Well the issue here is not that I must mock it, but that I need to test the Redis functionality without having an actual Redis server available to serve the test - in other words, I want to be able to run the unit tests anywhere.

MikeHopley's avatar

Well the issue here is not that I must mock it, but that I need to test the Redis functionality without having an actual Redis server available to serve the test - in other words, I want to be able to run the unit tests anywhere.

You might ask yourself what you are actually testing with the mocked tests. Often with these kinds of tests, you are not really testing anything except some trivial "wiring", like "Class A calls some method on class B, which returns a mocked value".

The most important quality of a test is that it is reliable -- i.e. that the test will fail if there is a problem with the code. Sometimes mocking too much can undermine the reliability of tests and give a false sense of confidence.

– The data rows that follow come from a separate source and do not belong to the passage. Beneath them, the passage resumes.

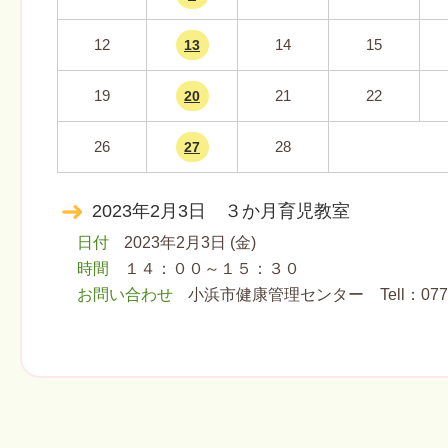
12
14
15
13
19
21
22
20
26
28
27
2023年2月3日 ３か月育児教室
日付
2023年2月3日 (金)
時間
１４：００～１５：３０
お問い合わせ
小浜市健康管理センター Tell：0770ｰ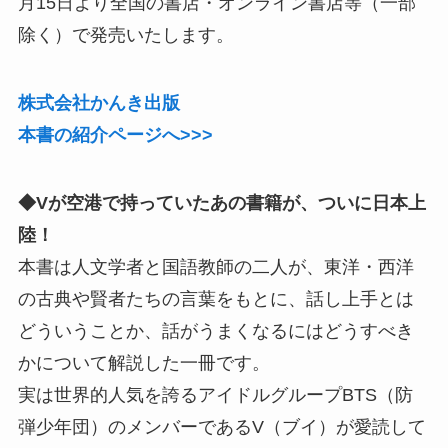
月15日より全国の書店・オンライン書店等（一部
除く）で発売いたします。
株式会社かんき出版
本書の紹介ページへ
>>>
◆Vが空港で持っていたあの書籍が、ついに日本上
陸！
本書は人文学者と国語教師の二人が、東洋・西洋
の古典や賢者たちの言葉をもとに、話し上手とは
どういうことか、話がうまくなるにはどうすべき
かについて解説した一冊です。
実は世界的人気を誇るアイドルグループBTS（防
弾少年団）のメンバーであるV（ブイ）が愛読して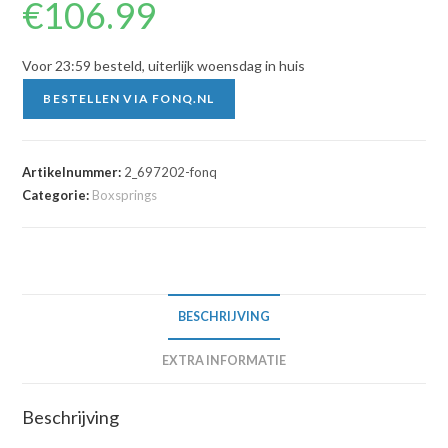
€
106.99
Voor 23:59 besteld, uiterlijk woensdag in huis
BESTELLEN VIA FONQ.NL
Artikelnummer:
2_697202-fonq
Categorie:
Boxsprings
BESCHRIJVING
EXTRA INFORMATIE
Beschrijving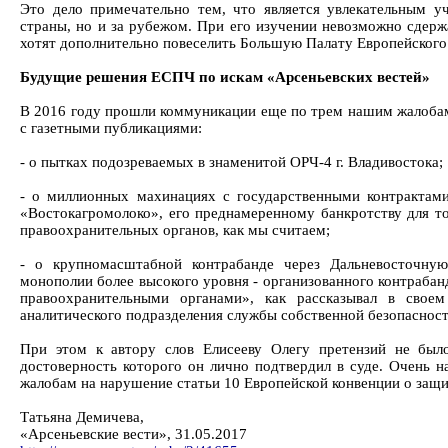
Это дело примечательно тем, что является увлекательным 
страны, но и за рубежом. При его изучении невозможно сдерж
хотят дополнительно повеселить Большую Палату Европейского 
Будущие решения ЕСПЧ по искам «Арсеньевских вестей»
В 2016 году прошли коммуникации еще по трем нашим жалобам 
с газетными публикациями:
- о пытках подозреваемых в знаменитой ОРЧ-4 г. Владивостока;
- о миллионных махинациях с государственными контрак
«Востокагромолоко», его преднамеренному банкротству для то
правоохранительных органов, как мы считаем;
- о крупномасштабной контрабанде через Дальневосточну
монополии более высокого уровня - организованного контрабан
правоохранительными органами», как рассказывал в своем
аналитического подразделения службы собственной безопаснос
При этом к автору слов Елисееву Олегу претензий не было
достоверность которого он лично подтвердил в суде. Очень 
жалобам на нарушение статьи 10 Европейской конвенции о защи
Татьяна Демичева,
«Арсеньевские вести», 31.05.2017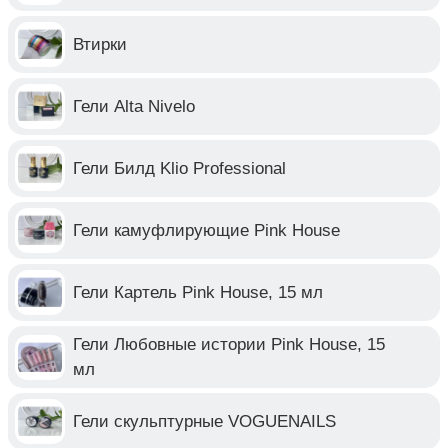
Втирки
Гели Alta Nivelo
Гели Билд Klio Professional
Гели камуфлирующие Pink House
Гели Картель Pink House, 15 мл
Гели Любовные истории Pink House, 15
мл
Гели скульптурные VOGUENAILS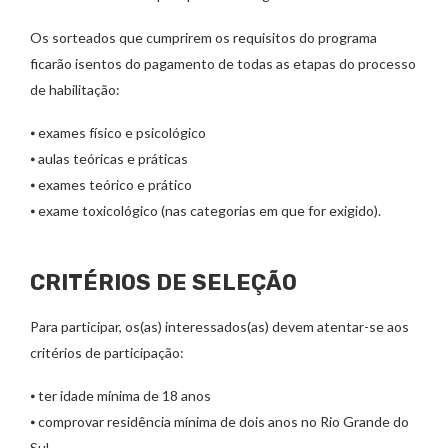
Os sorteados que cumprirem os requisitos do programa
ficarão isentos do pagamento de todas as etapas do processo
de habilitação:
⦁ exames físico e psicológico
⦁ aulas teóricas e práticas
⦁ exames teórico e prático
⦁ exame toxicológico (nas categorias em que for exigido).
CRITÉRIOS DE SELEÇÃO
Para participar, os(as) interessados(as) devem atentar-se aos
critérios de participação:
⦁ ter idade mínima de 18 anos
⦁ comprovar residência mínima de dois anos no Rio Grande do
Sul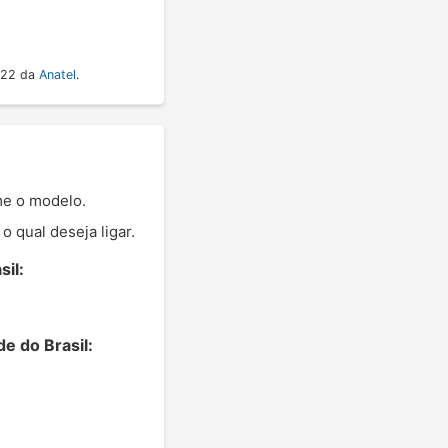
022 da
Anatel
.
me o modelo.
 qual deseja ligar.
il:
e do Brasil: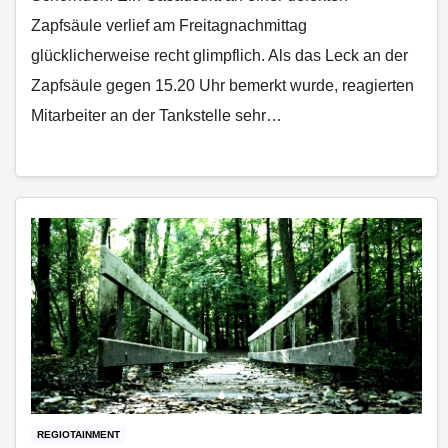
Zapfsäule verlief am Freitagnachmittag
glücklicherweise recht glimpflich. Als das Leck an der
Zapfsäule gegen 15.20 Uhr bemerkt wurde, reagierten
Mitarbeiter an der Tankstelle sehr…
REGIOTAINMENT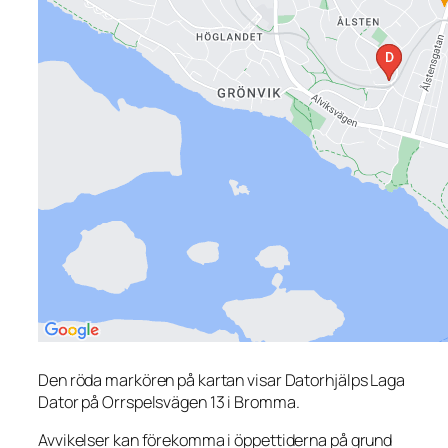
Den röda markören på kartan visar Datorhjälps Laga
Dator på Orrspelsvägen 13 i Bromma.
Avvikelser kan förekomma i öppettiderna på grund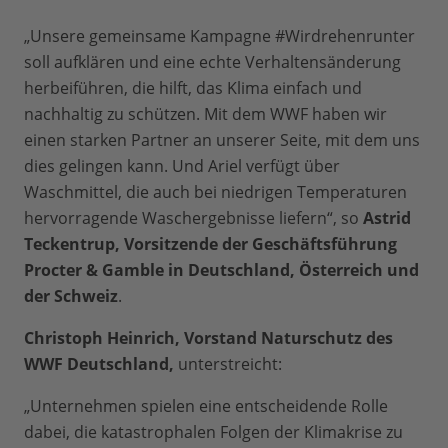
„Unsere gemeinsame Kampagne #Wirdrehenrunter
soll aufklären und eine echte Verhaltensänderung
herbeiführen, die hilft, das Klima einfach und
nachhaltig zu schützen. Mit dem WWF haben wir
einen starken Partner an unserer Seite, mit dem uns
dies gelingen kann. Und Ariel verfügt über
Waschmittel, die auch bei niedrigen Temperaturen
hervorragende Waschergebnisse liefern“, so
Astrid
Teckentrup, Vorsitzende der Geschäftsführung
Procter & Gamble in Deutschland, Österreich und
der Schweiz
.
Christoph Heinrich, Vorstand Naturschutz des
WWF Deutschland,
unterstreicht:
„Unternehmen spielen eine entscheidende Rolle
dabei, die katastrophalen Folgen der Klimakrise zu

If I wanted to be confident that my code correctly interacts with a Redis server, then I would test against a Redis server.

Drfraker's avatar

Well the issue here is not that I must mock it, but that I need to test the Redis functionality without having an actual Redis server available to serve the test - in other words, I want to be able to run the unit tests anywhere.

This makes sense to me in the context of mocking an external API call where you need internet or something. However, with redis you can install it on your VM or local machine that your tests are running on. For instance I have redis installed on my Macbook Pro locally and use Valet to serve the application. But that could just as well be a Virtual machine running a vagrant setup. In any case you can install Redis so that your testing environment has access to it. There is no reason I can think of that would prevent you from running your tests if you were not mocking Redis calls.

Let me know if I'm missing something obvious here.

In the case of mocking Redis, did the example I outlined make sense?

nestormata's avatar

I know the question is old, but worth mentioning for anyone looking for this now. Redis in Laravel is registered with a Service Provider.... https://github.com/laravel/framework/blob/5.8/src/Illuminate/Redis/RedisServiceProvider.php

So, with anything that uses a Service Provider is easy to change that registration in the app during testing and inject a mock object there, so that in anyplace that uses Redis it would get your mock object instead. This applies to anything that uses a service provider, and therefore, this is why you are encouraged to write your own service providers in your code instead of instantiating objects in your code, that way you can inject mock objects and have a code that is easier to test and maintain and more loose coupled.